As I’ve been skimming the DC Code, I’ve started keeping track of provisions that call for “a fine of no more than $387 or imprisonment for not longer than 14 days, or both.” Numbers obviously changed to protect the innocent. Mostly I want to explore the inconsistencies, see what is simply out of date and what reflects priorities, whether good or bad.
Then there’s the occasional head shake, such as DC Code 5-121.03 which calls for a fine of no more than $500 or imprisonment for not longer than “11 months and 29 days.”
But what I want to call to your attention today is an inconsistency that I can’t make heads or tails of. It is DC Code § 7-704.01, which discusses issues related to the long-term care ombudsman. There are three different violations discussed in this section of the Code. Two of them carry a fine of up to $1000 or imprisonment up to 180 days.
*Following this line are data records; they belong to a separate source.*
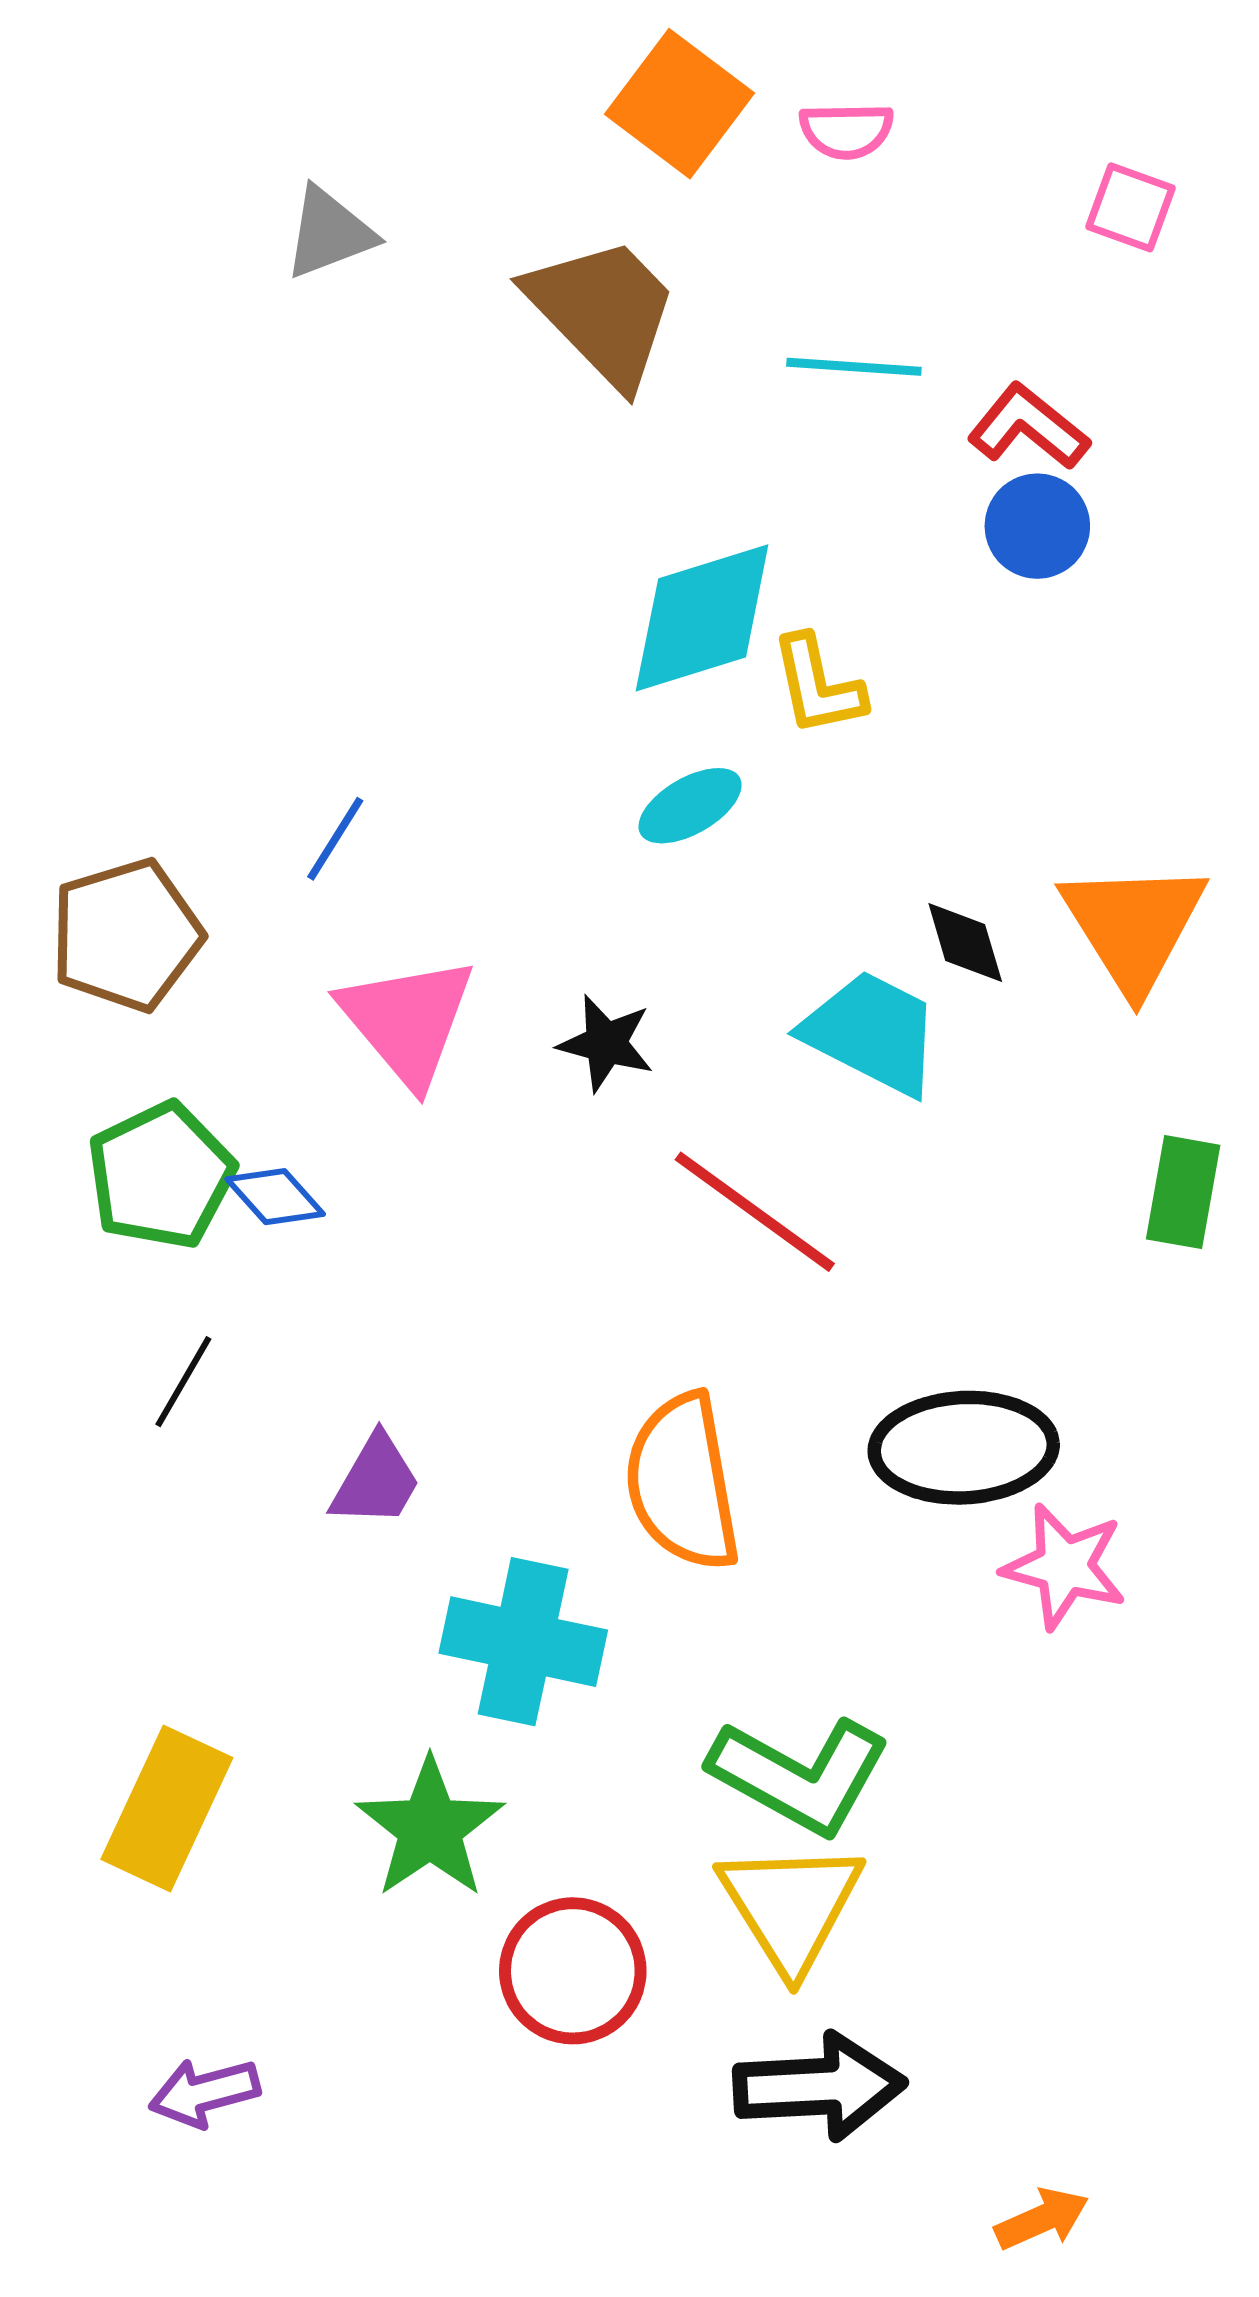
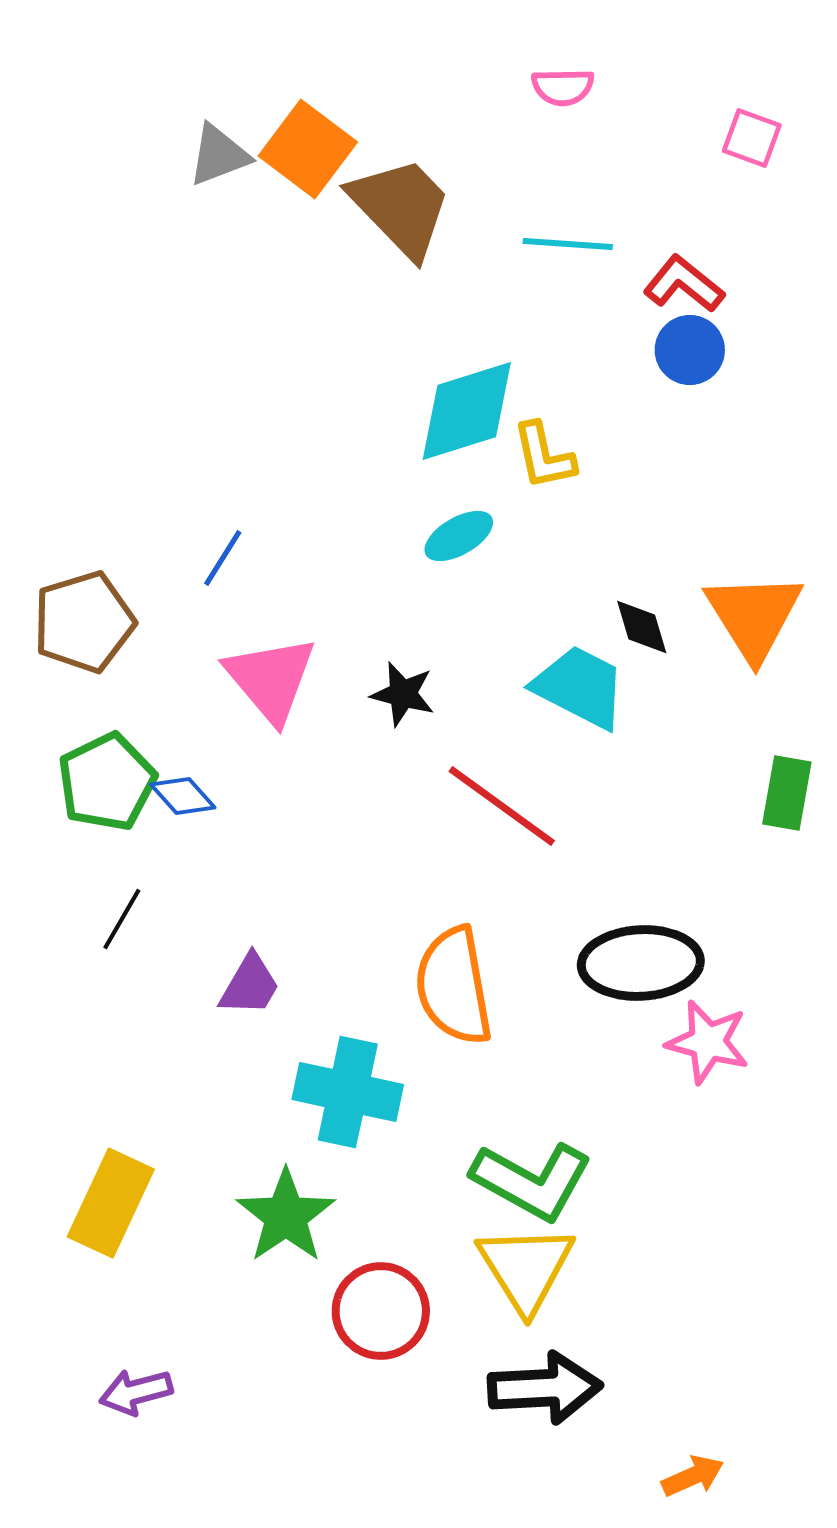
orange square: (680, 104) -> (308, 149), moved

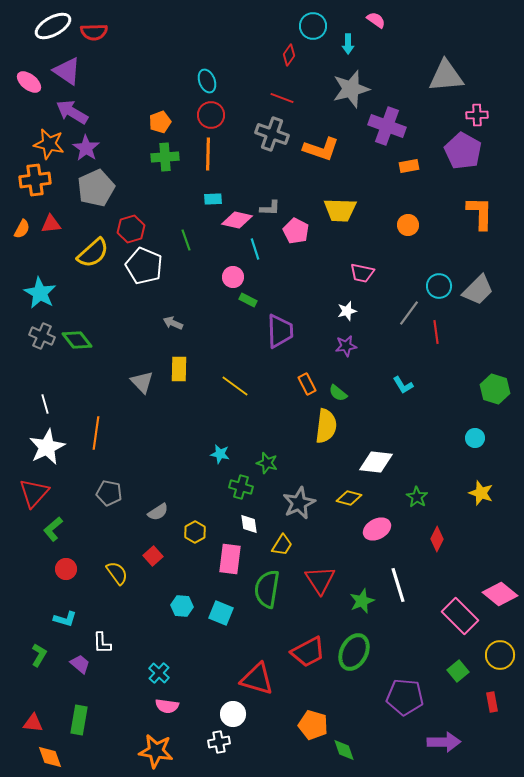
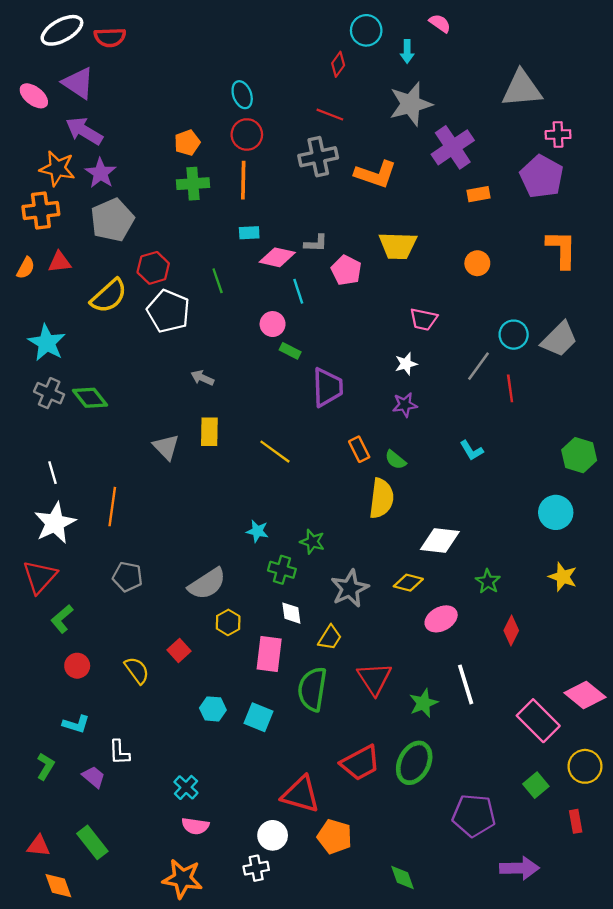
purple cross: (387, 126) -> (453, 147), turned 36
gray cross: (272, 134) -> (318, 157), turned -32
cyan circle: (475, 438) -> (556, 512), size x1.5
gray semicircle: (158, 512) -> (207, 584), moved, size x1.6
green rectangle: (79, 720) -> (92, 842), turned -48
orange pentagon: (313, 725) -> (335, 837), moved

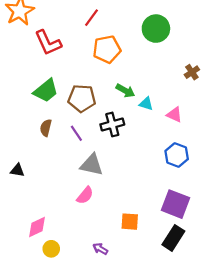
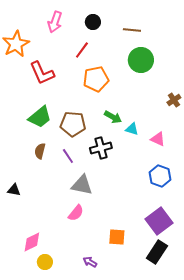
purple square: (176, 204) -> (159, 221), turned 32

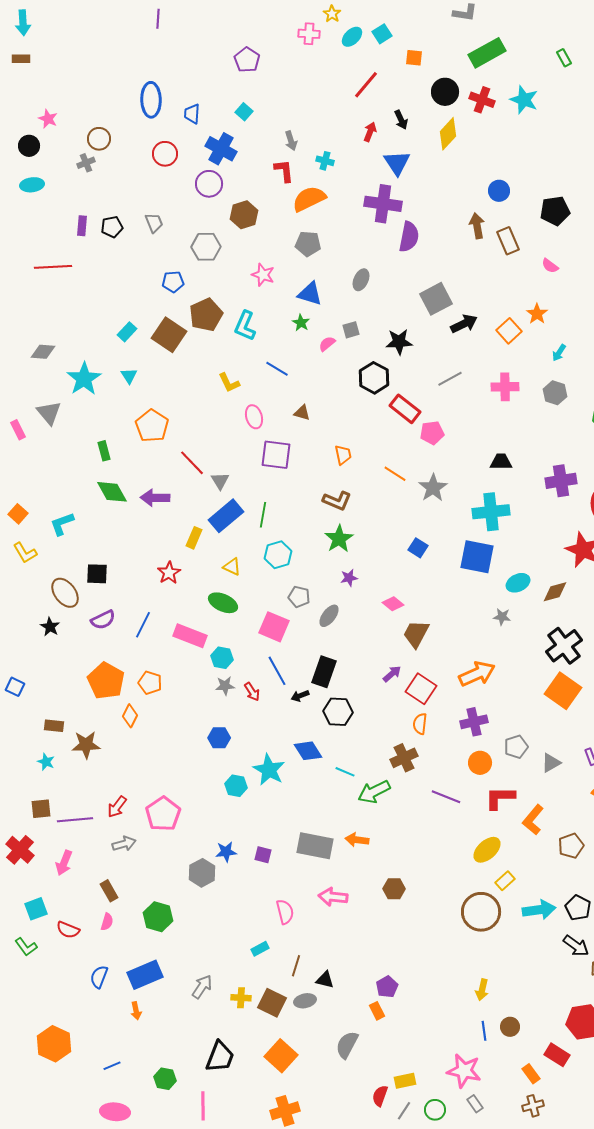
The third carries a larger fine ($1500) and a much shorter maximum imprisonment (30 days).
I can see how things like that happen when they are in completely separate laws. And in this case, the two $1000/180 day violations were added 22 years after the law was originally passed, so one could claim that they didn’t have the third violation and its penalties in front of them while they were drafting. Not likely. I’ve drafted legislation. You really can’t draft amendments without having in front of you what’s currently in effect. So why not make the the fines/imprisonment consistent? Not necessarily the same, but proportional. Roughly proportional.
(I have two. The first is carelessness. The second is that it has something to do with criminal laws in DC have a different Congressional review period and possibly other differences in procedure, so amending the original violation was too difficult.)